[Japan Spotlight] Animal protection education in Japan

“Environmental Minister Shinjiro Koizumi is infected!” The news flooded the National Diet of Japan. Minister Koizumi, who was scheduled to attend the Senate Budget Committee, was absent due to fever and illness.

Minister Koizumi then took a PCR test and the result was negative, but he was diagnosed with appendicitis and underwent surgery.

The Diet is crowded with people, and people are afraid that an outbreak is due. Any person getting sick will become a hot topic.

Lawmakers who advocate animal welfare policies have begun to show interest in “animal protection education,” and there were also discussions in Taiwan and other regions.

Japan’s compulsory education does not contain animal protection content, and only some teachers and local volunteers provide spontaneous courses.

In 2013, Congressman Hideki Makihara, the former Minister of the Environment, launched the “Achieving a Human-Animal Society Program” to improve the tragic situation of 100,000 dogs and cats being euthanized each year.

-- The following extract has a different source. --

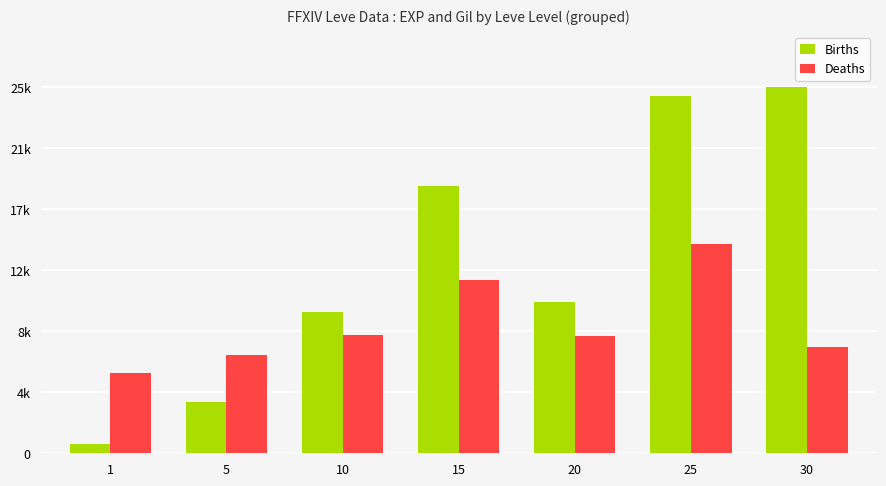

What are all the series names shown in the legend?

Births, Deaths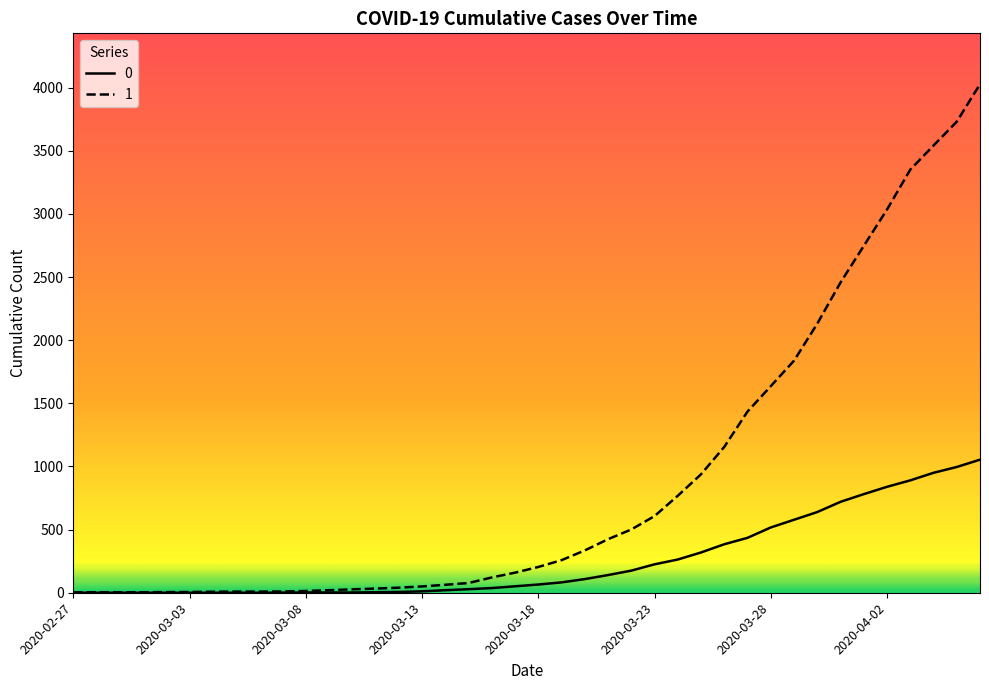

List the series in order of their overall mean, highest first.

1, 0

Source: Ministry of Environment https://www.env.go.jp/nature/dobutsu/aigo/2_data/pamph/model_jirei.html

The Japanese government and the Ministry of the Environment’s “Project to Realize a Happy Society for Humans and Animals”, and 24 local governments across the country have implemented various measures. For example, the “Animal Protection Education Program” in Chiba Prefecture and Hachioji City in Tokyo included animal protection in elementary schools. The course teaches concepts such as “animals also have feelings, and keeping a pet is a lifetime commitment” and allows students to listen to a dog’s heartbeat with a stethoscope.

This four-year plan has promoted the “Social Plan for Realizing the Happy Life of Humans and Animals” and has led many local governments to achieve zero euthanasia, paving the way for future animal protection work.

At present, this government project has become a joint work of a coalition of cross-party parliamentarians, and they are referring to cases in other countries to promote animal protection education.

Unfortunately, due to the increase in pet sales due to the epidemic, the number of euthanasias for dogs and cats has begun to rebound.

The World Dog Alliance will continue to promote animal protection education. “Change human society and save dogs and cats” is not only a slogan, but a pioneering effort to establish international peace through “dog and cat diplomacy.”